Notice in one simple statement, he shows an image of saving the lives of children and saving taxpayers a huge amount of money. The bottom line is his message of hope.
Effective campaigners take this two-step approach—pointing to the problem, and then showing how they can solve it—over and over again.
And the key to really reaching people effectively? Keep it simple—you’ve probably heard it many times, and it’s still as relevant as ever. Consider Vladimir Lenin’s slogan to get the largely illiterate population on his side during the Russian Revolution: “Peace, Bread, Land.” It doesn’t get much simpler than that.
Or Herbert Hoover exactly 80 years ago, repeating, “A chicken in every pot and a car in every garage.” That probably didn’t do much to garner support from the vegetarian or green votes, but since those blocks didn’t really exist in 1928, no harm done.
When I meet people for the first time and they ask what I do, I say, “I work with solo business owners who are struggling to attract new clients.
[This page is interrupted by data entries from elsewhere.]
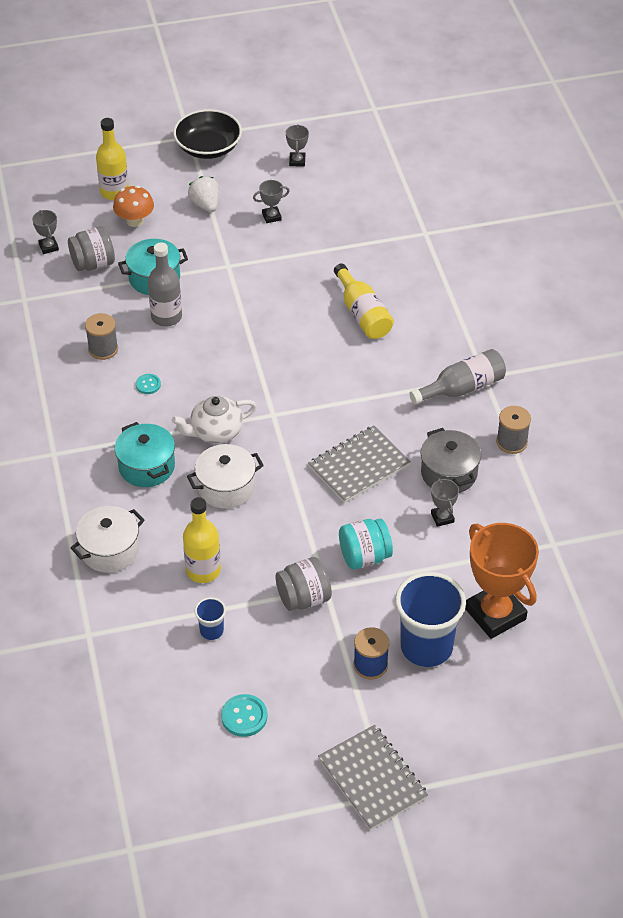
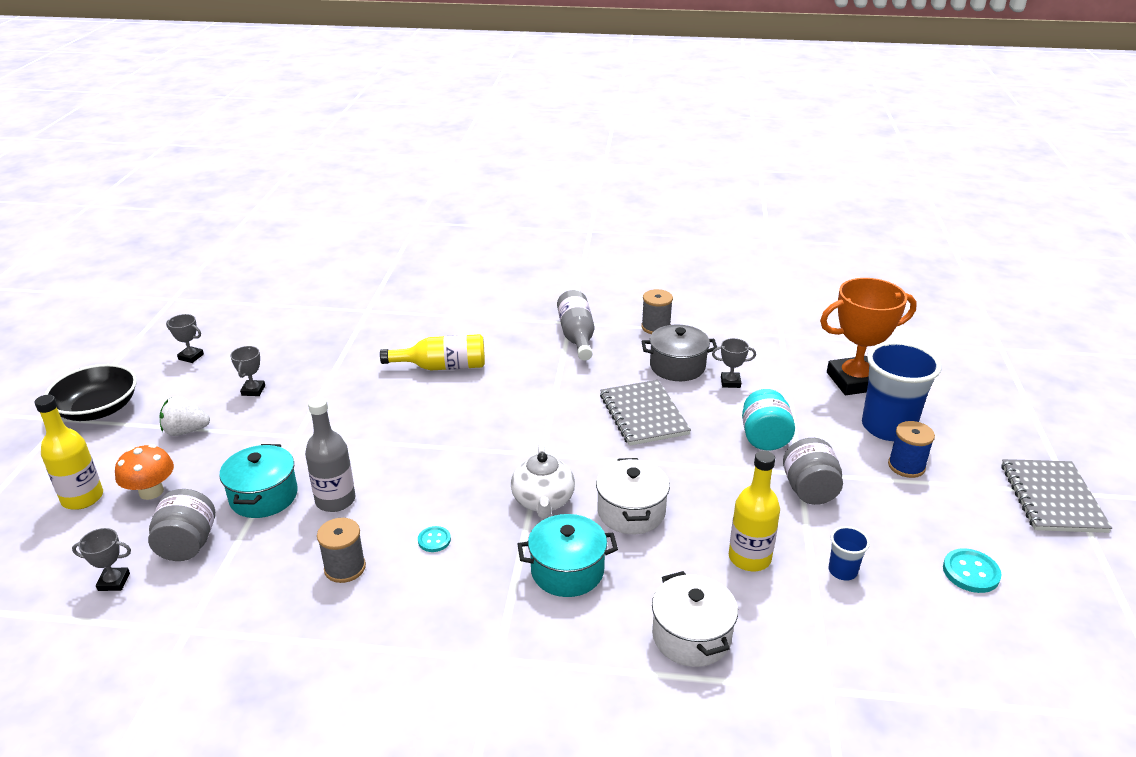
camera: 70 degrees left, 15 degrees down
grey notebook [318,725,428,830] -> grey notebook turned 75 degrees counterclockwise [1001,459,1112,533]

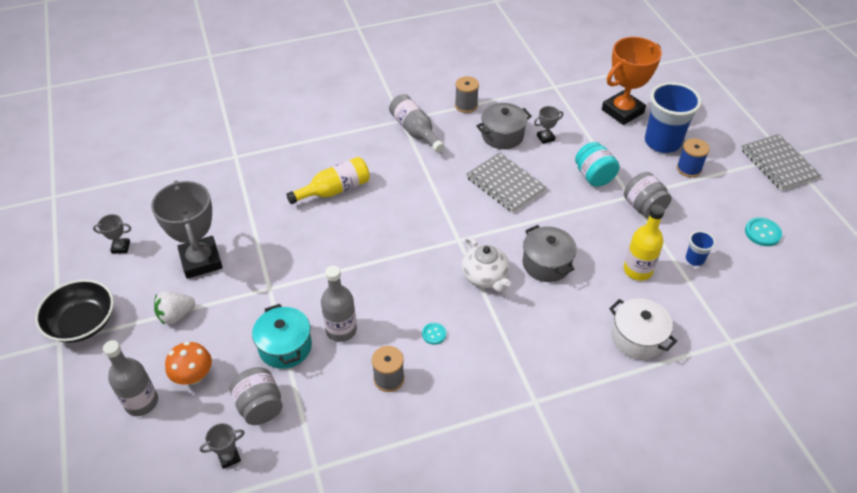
camera: 25 degrees left, 15 degrees up
yellow bottle [35,395,103,510] -> grey bottle [103,340,158,416]
grey trophy [230,346,265,396] -> grey trophy [151,181,223,279], size x2.30
turquoise pot [517,514,618,597] -> none
white pot [596,458,670,534] -> grey pot [522,225,577,282]

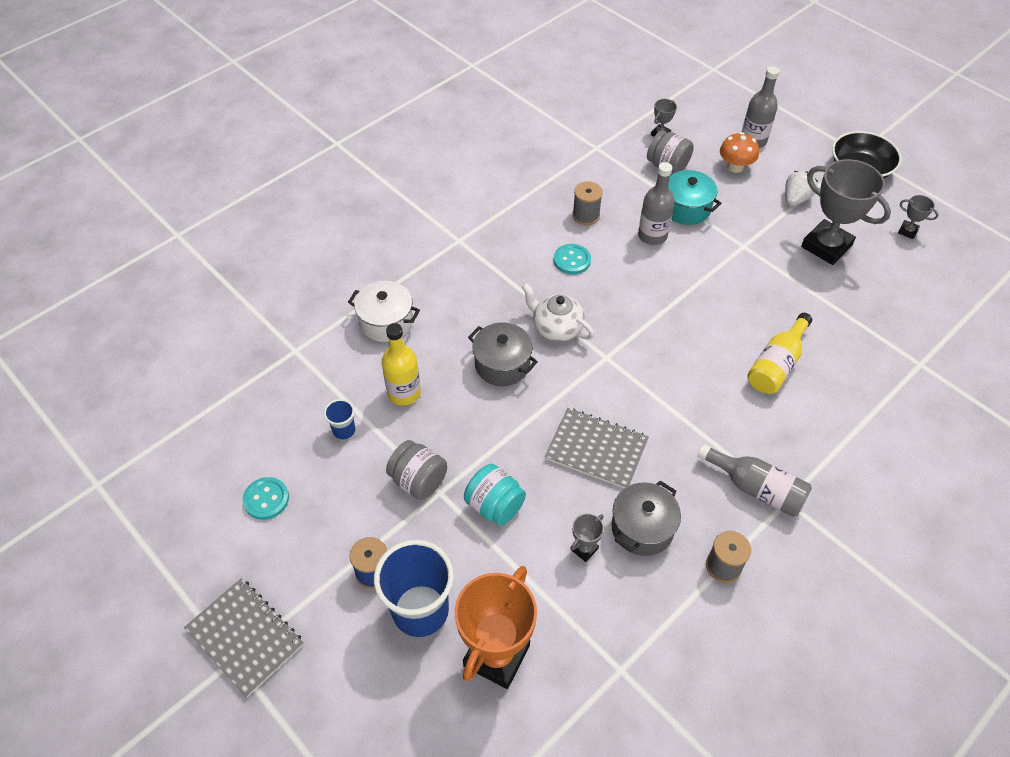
camera: 155 degrees right, 5 degrees up
grey trophy [93,214,131,254] -> grey trophy turned 60 degrees clockwise [898,195,939,239]
turquoise button [422,323,446,345] -> turquoise button [554,244,591,275], size x1.59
I show them how to bring in their ideal clients easily and consistently.” It’s easy to understand, it gets at what might not be working for them, and offers a brief description of what it can be like when they work with me.
If you’re struggling to attract new clients, use this basic two-step approach. Talk to them simply about what obstacle you’d work with them on, and what life will be like when you’ve helped them. Nothing gets attention quicker. It’s better communication, because it’s clearer and addresses their actual concerns.